### WHAT THE TASK REQUIRES
Lay out everything from the first line of the rows down through the line containing "title 產學合作時機已成熟 [112, 42, 1388, 231]", that line included, as a JSON list of strings with one string per line and blank lines left out.

### INPUT MATERIAL
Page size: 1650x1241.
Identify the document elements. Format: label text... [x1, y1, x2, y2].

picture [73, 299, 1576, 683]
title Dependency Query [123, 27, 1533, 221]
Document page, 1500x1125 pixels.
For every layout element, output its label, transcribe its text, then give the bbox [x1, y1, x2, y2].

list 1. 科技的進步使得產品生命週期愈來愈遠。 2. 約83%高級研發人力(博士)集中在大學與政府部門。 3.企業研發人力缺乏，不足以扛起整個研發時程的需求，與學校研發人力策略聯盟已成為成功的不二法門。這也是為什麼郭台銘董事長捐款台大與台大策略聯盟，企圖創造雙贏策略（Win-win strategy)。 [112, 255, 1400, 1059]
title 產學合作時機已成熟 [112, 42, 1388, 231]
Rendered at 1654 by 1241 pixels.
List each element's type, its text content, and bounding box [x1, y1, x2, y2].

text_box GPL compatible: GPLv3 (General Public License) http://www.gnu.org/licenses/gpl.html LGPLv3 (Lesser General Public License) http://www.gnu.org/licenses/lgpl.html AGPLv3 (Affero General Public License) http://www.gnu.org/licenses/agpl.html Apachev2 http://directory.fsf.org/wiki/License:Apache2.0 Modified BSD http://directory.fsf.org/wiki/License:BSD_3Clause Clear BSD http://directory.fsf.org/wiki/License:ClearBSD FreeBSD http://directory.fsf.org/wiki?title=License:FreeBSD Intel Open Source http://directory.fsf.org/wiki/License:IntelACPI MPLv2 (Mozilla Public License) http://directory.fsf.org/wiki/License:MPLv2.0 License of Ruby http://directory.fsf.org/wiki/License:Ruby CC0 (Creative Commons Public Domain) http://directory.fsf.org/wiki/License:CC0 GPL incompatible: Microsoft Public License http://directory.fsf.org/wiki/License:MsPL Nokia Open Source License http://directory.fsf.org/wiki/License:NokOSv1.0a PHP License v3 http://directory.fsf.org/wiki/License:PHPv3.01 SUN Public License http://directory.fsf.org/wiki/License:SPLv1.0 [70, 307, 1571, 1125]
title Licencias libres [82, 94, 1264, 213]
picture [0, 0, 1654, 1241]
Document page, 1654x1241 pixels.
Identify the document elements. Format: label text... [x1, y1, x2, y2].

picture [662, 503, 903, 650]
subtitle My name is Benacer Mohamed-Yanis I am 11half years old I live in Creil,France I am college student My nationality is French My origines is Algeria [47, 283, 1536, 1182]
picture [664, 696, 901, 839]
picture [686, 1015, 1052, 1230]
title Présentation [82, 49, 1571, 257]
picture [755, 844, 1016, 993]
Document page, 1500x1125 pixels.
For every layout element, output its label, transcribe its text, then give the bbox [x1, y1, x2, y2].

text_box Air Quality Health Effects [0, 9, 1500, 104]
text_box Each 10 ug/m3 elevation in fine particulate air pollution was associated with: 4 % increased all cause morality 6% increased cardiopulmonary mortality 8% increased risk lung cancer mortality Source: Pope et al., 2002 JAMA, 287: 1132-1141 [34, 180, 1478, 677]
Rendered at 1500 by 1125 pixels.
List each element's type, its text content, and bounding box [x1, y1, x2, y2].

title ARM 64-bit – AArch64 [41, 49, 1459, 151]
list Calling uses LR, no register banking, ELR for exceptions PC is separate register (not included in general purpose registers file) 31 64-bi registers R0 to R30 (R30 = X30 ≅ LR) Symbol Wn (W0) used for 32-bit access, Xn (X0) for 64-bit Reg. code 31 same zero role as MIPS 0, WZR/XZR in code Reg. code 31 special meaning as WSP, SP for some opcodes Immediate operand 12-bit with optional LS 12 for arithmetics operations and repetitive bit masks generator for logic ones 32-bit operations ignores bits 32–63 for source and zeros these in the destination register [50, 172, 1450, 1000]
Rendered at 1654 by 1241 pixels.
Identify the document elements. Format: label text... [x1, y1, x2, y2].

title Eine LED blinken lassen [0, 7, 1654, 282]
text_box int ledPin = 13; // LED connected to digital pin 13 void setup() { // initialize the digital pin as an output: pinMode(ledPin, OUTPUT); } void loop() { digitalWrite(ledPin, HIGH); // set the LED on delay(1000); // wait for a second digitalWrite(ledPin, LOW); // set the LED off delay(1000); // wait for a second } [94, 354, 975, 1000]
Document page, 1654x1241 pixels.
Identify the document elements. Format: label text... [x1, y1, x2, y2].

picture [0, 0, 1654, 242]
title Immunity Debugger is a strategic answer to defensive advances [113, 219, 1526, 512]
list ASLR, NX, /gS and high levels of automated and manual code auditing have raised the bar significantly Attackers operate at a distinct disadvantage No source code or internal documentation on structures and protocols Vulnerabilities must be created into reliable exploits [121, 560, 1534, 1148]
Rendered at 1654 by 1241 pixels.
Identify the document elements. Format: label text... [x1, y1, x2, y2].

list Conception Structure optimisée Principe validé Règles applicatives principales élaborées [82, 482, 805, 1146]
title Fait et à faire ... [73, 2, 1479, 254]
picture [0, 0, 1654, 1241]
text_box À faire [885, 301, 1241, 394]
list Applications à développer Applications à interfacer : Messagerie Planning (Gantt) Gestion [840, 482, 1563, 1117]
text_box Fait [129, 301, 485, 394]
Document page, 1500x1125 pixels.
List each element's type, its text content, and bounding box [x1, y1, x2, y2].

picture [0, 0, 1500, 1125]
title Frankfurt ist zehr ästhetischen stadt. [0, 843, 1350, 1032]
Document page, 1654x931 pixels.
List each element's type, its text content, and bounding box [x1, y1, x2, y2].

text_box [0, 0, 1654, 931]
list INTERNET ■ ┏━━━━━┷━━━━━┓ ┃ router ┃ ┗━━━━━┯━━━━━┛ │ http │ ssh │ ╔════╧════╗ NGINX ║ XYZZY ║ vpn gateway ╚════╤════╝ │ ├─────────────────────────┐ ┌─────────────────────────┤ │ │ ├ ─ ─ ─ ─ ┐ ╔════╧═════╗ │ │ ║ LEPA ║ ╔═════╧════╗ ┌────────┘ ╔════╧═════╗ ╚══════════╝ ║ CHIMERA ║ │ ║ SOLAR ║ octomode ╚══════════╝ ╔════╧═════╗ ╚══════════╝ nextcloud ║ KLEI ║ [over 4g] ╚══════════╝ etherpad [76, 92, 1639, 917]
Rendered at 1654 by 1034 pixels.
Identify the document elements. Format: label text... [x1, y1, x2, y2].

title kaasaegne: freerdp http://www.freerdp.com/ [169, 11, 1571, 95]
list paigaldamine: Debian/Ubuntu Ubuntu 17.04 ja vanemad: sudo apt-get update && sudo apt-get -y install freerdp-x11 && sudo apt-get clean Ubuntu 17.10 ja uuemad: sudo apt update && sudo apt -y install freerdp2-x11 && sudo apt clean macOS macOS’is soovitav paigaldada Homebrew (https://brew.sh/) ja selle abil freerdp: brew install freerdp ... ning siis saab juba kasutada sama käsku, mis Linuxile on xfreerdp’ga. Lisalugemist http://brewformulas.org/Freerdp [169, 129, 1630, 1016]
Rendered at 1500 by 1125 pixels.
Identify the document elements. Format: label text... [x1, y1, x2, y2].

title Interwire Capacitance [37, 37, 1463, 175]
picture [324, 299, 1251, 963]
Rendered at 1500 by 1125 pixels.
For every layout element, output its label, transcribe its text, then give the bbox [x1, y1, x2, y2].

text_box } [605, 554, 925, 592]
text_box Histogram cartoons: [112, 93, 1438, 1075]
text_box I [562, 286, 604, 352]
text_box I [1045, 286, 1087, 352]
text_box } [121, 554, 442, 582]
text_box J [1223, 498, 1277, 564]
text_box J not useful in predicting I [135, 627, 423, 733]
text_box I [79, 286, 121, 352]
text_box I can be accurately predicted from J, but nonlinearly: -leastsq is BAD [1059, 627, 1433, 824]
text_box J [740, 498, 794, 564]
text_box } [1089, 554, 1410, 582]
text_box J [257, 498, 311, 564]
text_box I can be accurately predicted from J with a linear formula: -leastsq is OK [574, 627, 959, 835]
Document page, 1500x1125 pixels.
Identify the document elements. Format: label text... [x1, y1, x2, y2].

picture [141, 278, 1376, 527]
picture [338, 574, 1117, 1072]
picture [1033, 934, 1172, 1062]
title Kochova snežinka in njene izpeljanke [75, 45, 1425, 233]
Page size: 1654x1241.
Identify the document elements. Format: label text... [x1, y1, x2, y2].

### WRITTEN ANSWER
[
  "Page size: 1650x1241.",
  "Identify the document elements. Format: label text... [x1, y1, x2, y2].",
  "picture [73, 299, 1576, 683]",
  "title Dependency Query [123, 27, 1533, 221]",
  "Document page, 1500x1125 pixels.",
  "For every layout element, output its label, transcribe its text, then give the bbox [x1, y1, x2, y2].",
  "list 1. 科技的進步使得產品生命週期愈來愈遠。 2. 約83%高級研發人力(博士)集中在大學與政府部門。 3.企業研發人力缺乏，不足以扛起整個研發時程的需求，與學校研發人力策略聯盟已成為成功的不二法門。這也是為什麼郭台銘董事長捐款台大與台大策略聯盟，企圖創造雙贏策略（Win-win strategy)。 [112, 255, 1400, 1059]",
  "title 產學合作時機已成熟 [112, 42, 1388, 231]"
]